Dans un document de 20 pages remis à la presse, le procureur général près la Cour d’appel de Conakry, a ordonné au parquet de Dixinn d’engager des poursuites judiciaires contre Alpha Condé et plusieurs dignitaires de son régime. Parmi ces dignitaires figurent Mohamed Diané,  Naby Youssoufou Kiridi Bangoura, Damantang Albert Camara, Tibou Kamara, Mouctar Diallo,  Sanoussy Bantama Sow, Ibrahima Kassory Fafana, Ibrahima Kalil Kaba, tous anciens ministres.

Également, les présidents d’institutions d’alors, en l’occurrence Amadou Damaro Camara de l’Assemblée nationale, Mohamed Lamine Bangoura de la Cour constitutionnelle et Claude Kory Koundiano de l’Assemblée nationale.
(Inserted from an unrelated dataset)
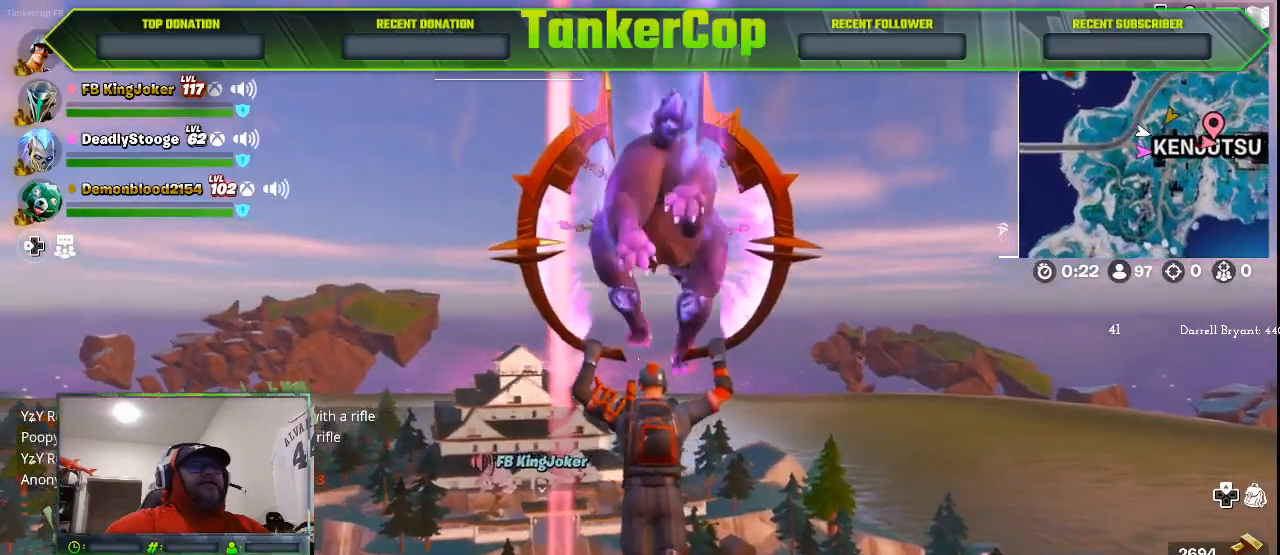
{"dt_ms": 500, "buttons": [], "left_stick": "up", "right_stick": "center", "events": []}
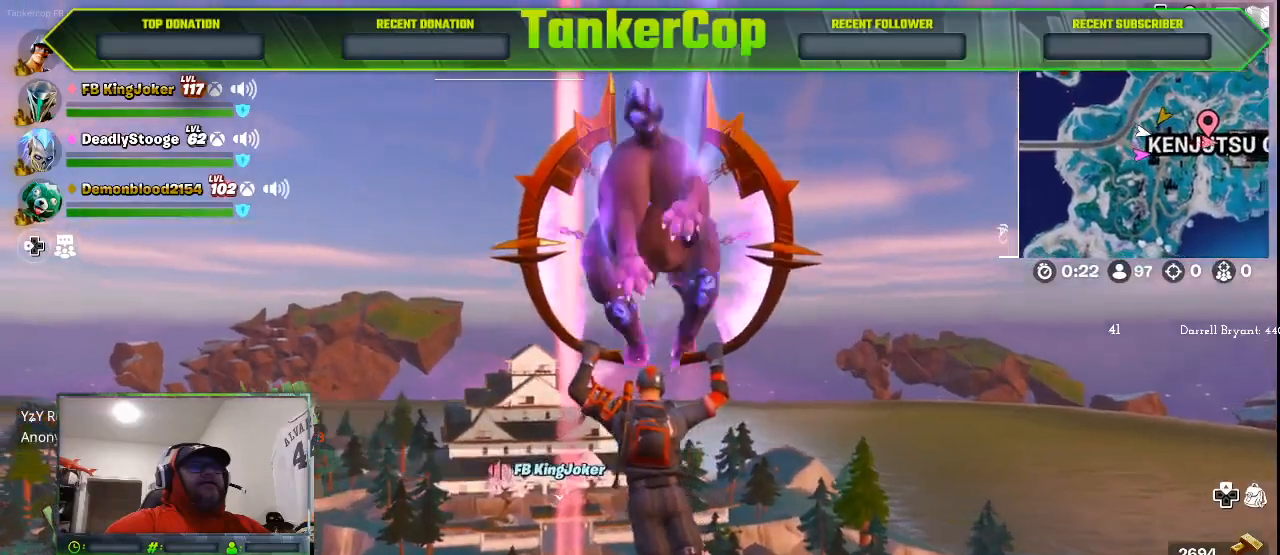
{"dt_ms": 500, "buttons": [], "left_stick": "up", "right_stick": "center", "events": []}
Des officiers des services de défense et de sécurité sont aussi visés. Il s’agit entre autres de général Ibrahima Baldé, de la gendarmerie nationale,  général Ansoumane Camara alias Baffoé, de la police ;  Aboubacar Fabou Camara de la DPJ et Mohamed Lamine Simakan ancien commandant de la B.I.R ( Brigade d’intervention Rapide).

Les anciens députés comme Alhousseny Makanera Kaké,  Souleymane Dounoh Keita, Domani Doré  et Zenab Camara font aussi partie.

15 chefs d’accusation sont énoncés contre eux. Ce sont : Des atteintes volontaires à la vie humaine notamment le meurtre, assassinat et complicité de meurtre et d’assassinat ;

Des atteintes involontaires à la vie et complicité d’atteinte involontaire à la vie et de complicité ; Des atteintes à la personne constituées par les disparitions forcées, détention, enlèvements ou tout autre forme de privation de liberté et de complicité ; Des atteintes volontaires à l’intégrité physique ou psychique de la personne, la torture ou traitements cruels inhumains ou dégradants et de complicité ; Des coups, blessures et violences volontaires et de complicité ; Des atteintes involontaires à l’intégrité de la personne, menaces de mort et voie de fait et de complicité ; Des agressions sexuelles et de l’attentat à la pudeur notamment le viol et la complicité ; La mise en danger de la personne ou des risques causés à autrui et de complicité ; Des atteintes aux libertés de la personne notamment l’enlèvement, la séquestration et la complicité ; Des atteintes à l’économie nationale et de complicité ; Des atteintes volontaires à la vie humaine notamment le meurtre, assassinat et complicité de meurtre et d’assassinat; Des atteintes involontaires à la vie et complicité d’atteinte involontaire à la vie et de complicité; Des atteintes à la personne constituées par les disparitions forcées, détention, enlèvement ou tout autre forme de privation de liberté et de complicité; Des atteintes volontaires à l’intégrité physique ou psychique de la personne, la torture ou traitements cruels inhumains ou dégradants et de complicité; Des coups, blessures et violence volontaire et de complicité ; Des atteintes involontaires à l’intégrité de la personne, menaces de mort et voie de fait et de complicité ; Des agressions sexuelles et de l’attentat à la pudeur notamment le viol et la complicité ; La mise en danger de la personne ou des risques causés à autrui et de complicité ; Des atteintes aux libertés de la personne notamment l’enlèvement, la séquestration et la complicité, …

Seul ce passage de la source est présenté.